The buccal and sublingual drug delivery
The buccal and sublingual mucosae in the oral cavity provide an excellent alternative for the delivery of certain drugs. Oral transmucosal absorption is generally rapid because of the rich vascular supply to the mucosa. These routes provide improved delivery for certain drugs that are inactivated by first-pass intestinal/hepatic metabolism or by proteolytic enzymes in the GI tract.
Sublingual administration involves placing a drug under your tongue to dissolve and absorb into your blood through the tissue there.
Buccal administration involves placing a drug between your gums and cheek, where it also dissolves and is absorbed into your blood.
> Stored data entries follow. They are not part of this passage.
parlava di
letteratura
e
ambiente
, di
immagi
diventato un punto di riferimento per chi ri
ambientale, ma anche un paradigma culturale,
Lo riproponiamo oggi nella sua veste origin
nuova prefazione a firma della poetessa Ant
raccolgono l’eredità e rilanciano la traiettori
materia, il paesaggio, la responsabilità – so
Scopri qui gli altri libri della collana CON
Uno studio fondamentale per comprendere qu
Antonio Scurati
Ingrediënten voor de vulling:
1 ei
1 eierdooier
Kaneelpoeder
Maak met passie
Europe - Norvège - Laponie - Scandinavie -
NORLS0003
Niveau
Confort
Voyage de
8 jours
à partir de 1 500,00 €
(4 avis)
The sublingual mucosa is relatively permeable and is suitable for delivery of low-molecular-weight lipophilic drugs when a rapid onset of action with infrequent dosing is required. Sublingual DDSs are generally of two different designs:
(a) rapidly disintegrating tablets and
(b) soft gelatin capsules filled with a drug in solution.
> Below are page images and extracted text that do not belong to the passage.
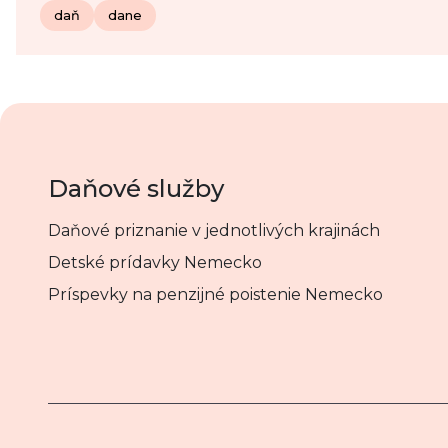
daň
dane
Daňové služby
Daňové priznanie v jednotlivých krajinách
Detské prídavky Nemecko
Príspevky na penzijné poistenie Nemecko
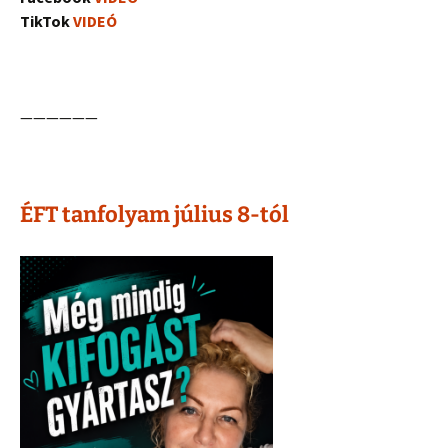
TikTok
VIDEÓ
——————
ÉFT tanfolyam július 8-tól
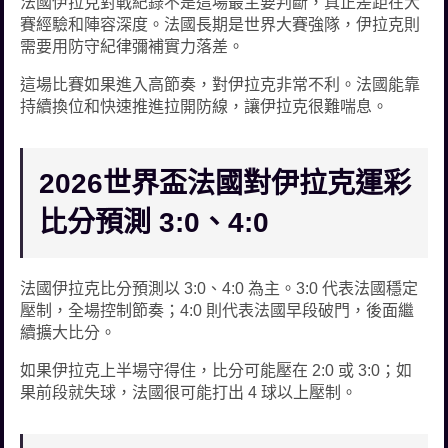
法國伊拉克對戰紀錄不是這場最主要判斷，真正差距在大
賽經驗和陣容深度。法國長期是世界大賽強隊，伊拉克則
需要用防守紀律彌補實力落差。
這場比賽如果進入高節奏，對伊拉克非常不利。法國能靠
持續換位和快速推進拉開防線，讓伊拉克很難喘息。
2026世界盃法國對伊拉克運彩
比分預測 3:0、4:0
法國伊拉克比分預測以 3:0、4:0 為主。3:0 代表法國穩定
壓制，全場控制節奏；4:0 則代表法國早段破門，後面繼
續擴大比分。
如果伊拉克上半場守得住，比分可能壓在 2:0 或 3:0；如
果前段就失球，法國很可能打出 4 球以上壓制。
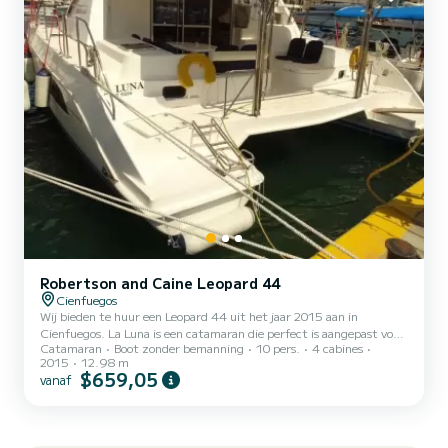
Robertson and Caine Leopard 44
Cienfuegos
Wij bieden te huur een Leopard 44 uit het jaar 2015 aan in
Cienfuegos. La Luna is een catamaran die perfect is aangepast voor
Catamaran
Boot zonder bemanning
10 pers.
4 cabines
verhuur. Deze catamaran is zeer prettig om mee te varen voor een
2015
12.98 m
cruise van een week of langer. De boot heeft 6 hutten met alle
$659,05
vanaf
comfort en een capaciteit van 10 personen. Met een totale lengte
van 13 meter is dit uw beste bondgenoot voor een buitengewone
vakantie op het water in de omgeving van Cienfuegos Aarzel niet
om contact Neem contact met ons op om een offerte...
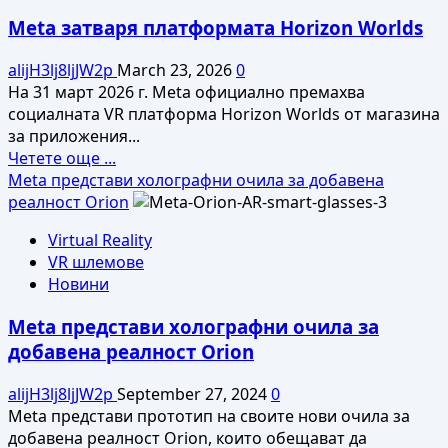
изпробват
Meta затваря платформата Horizon Worlds
VR
терапия
alijH3lj8ljJW2p
March 23, 2026
0
като
На 31 март 2026 г. Meta официално премахва
подкрепа
социалната VR платформа Horizon Worlds от магазина
при
за приложения...
депресия
Read
Четете още ...
more
Meta представи холографни очила за добавена
about
реалност Orion
Meta
Virtual Reality
затваря
VR шлемове
платформата
Новини
Horizon
Worlds
Meta представи холографни очила за
добавена реалност Orion
alijH3lj8ljJW2p
September 27, 2024
0
Meta представи прототип на своите нови очила за
добавена реалност Orion, които обещават да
Such systems create a very high drug concentration in the sublingual region before the drug is systemically absorbed across the mucosa. Therefore, rapidly disintegrating sublingual tablets are frequently used for prompt relief from an acute angina attack.
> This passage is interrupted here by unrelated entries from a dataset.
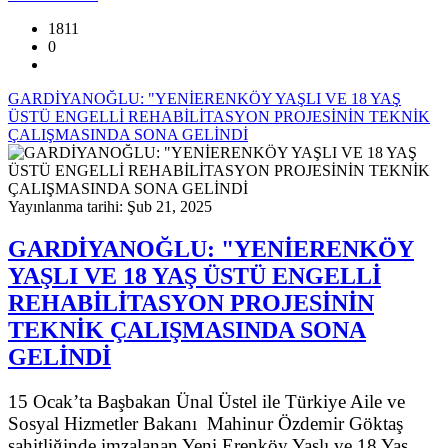
1811
0
GARDİYANOĞLU: "YENİERENKÖY YAŞLI VE 18 YAŞ
ÜSTÜ ENGELLİ REHABİLİTASYON PROJESİNİN TEKNİK
ÇALIŞMASINDA SONA GELİNDİ
Yayınlanma tarihi: Şub 21, 2025
GARDİYANOĞLU: "YENİERENKÖY
YAŞLI VE 18 YAŞ ÜSTÜ ENGELLİ
REHABİLİTASYON PROJESİNİN
TEKNİK ÇALIŞMASINDA SONA
GELİNDİ
15 Ocak’ta Başbakan Ünal Üstel ile Türkiye Aile ve
Sosyal Hizmetler Bakanı Mahinur Özdemir Göktaş
şahitliğinde imzalanan Yeni Erenköy Yaşlı ve 18 Yaş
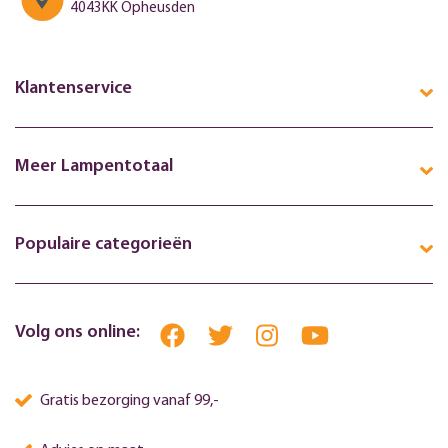
4043KK Opheusden
Klantenservice
Meer Lampentotaal
Populaire categorieën
Volg ons online:
Gratis bezorging vanaf 99,-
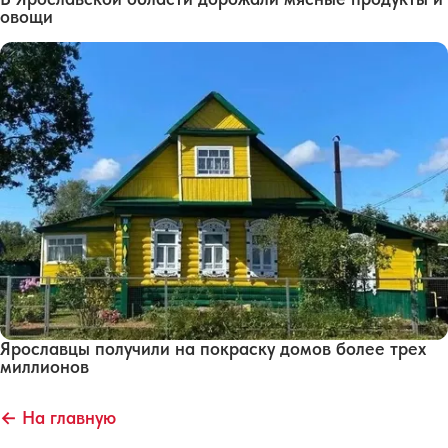
овощи
Ярославцы получили на покраску домов более трех
миллионов
← На главную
The buccal mucosa is considerably less permeable than the sublingual area and is generally not able to provide rapid absorption properties. The buccal mucosa has an expanse of smooth muscle and relatively immobile mucosa, which makes it a more desirable region for retentive systems used for oral transmucosal drug delivery.
Thus, the buccal mucosa is suitable for sustained delivery applications, delivery of less permeable molecules, and perhaps peptide drugs.
One of the major disadvantages associated with buccal drug is the low flux, which results in low drug bioavailability. Therefore, buccal DDSs usually include a penetration (permeability enhancer) to increase the flux of drugs through the mucosa.
Another limitation associated with this route of administration is the poor drug retention at the site of absorption.
Consequently, bioadhesive polymers have been extensively employed in buccal DDSs. The duration of mucosal adhesion depends on the type and viscosity of the polymer used. Nicotine in a gum vehicle when chewed is absorbed through the buccal mucosa. Glyceryl trinitrite has been found quite effective when administered through this route.
Advantages of buccal and sublingual routes of drug administration
Some advantages of administering drugs through the oral mucosa are:
- A rapid onset of the therapeutic effect is achieved, not only by the high blood supply of the area but also by the lack of gastrointestinal (GI) factors that delay absorption (gastric emptying, presence of food, gastric disease, etc.).
- Portal circulation is avoided, which allows to improve the bioavailability of a drug (regarding the oral route) avoiding intestinal and first-pass hepatic metabolism.
- The active ingredient is not exposed to the aggressive GI medium, reason why it is possible the buccal administration of some drugs (e.g. peptides) that would otherwise be degraded by the GI pH or enzymes.
- It can be done in patients with swallowing difficulties, nausea or malabsorption syndrome, and even in unconscious patients.
- Action can be terminated by spitting out the tablet.
- Self-administration is possible.
Disadvantages of buccal and sublingual routes of drug administration
- Due to the small size of the oral cavity, only very potent drugs can be effectively delivered. The buccal mucosa offers about 200 cm2 of area for drugs absorption, i.e. about 10,000 times less than duodenum.
- Difficulty in keeping the drug in the site, as well as the need for the patient to refrain from swallowing, talking, or drinking during administration so as not to affect the residence time in which the medication is in direct contact with the mucous membrane.
- Buccal and sublingual routes of administration are not applicable to bitter or bad-tasting drugs since, in addition to patient discomfort, this type of formulations generates excessive production of saliva, which increases the risk of swallowing.
- While absorption may occur by any of paracellular and transcellular mechanisms studied, passive diffusion of drugs from the salivary aqueous phase through the membranes of oral mucosal cells predominates. Therefore, drugs of intermediate polarity are well absorbed, since excessive lipophilicity limits drug dissolution, in the same way that an increased polarity limits diffusion across cell membranes. The degree of ionization is also important: less ionized compounds at salivary pH are better absorbed.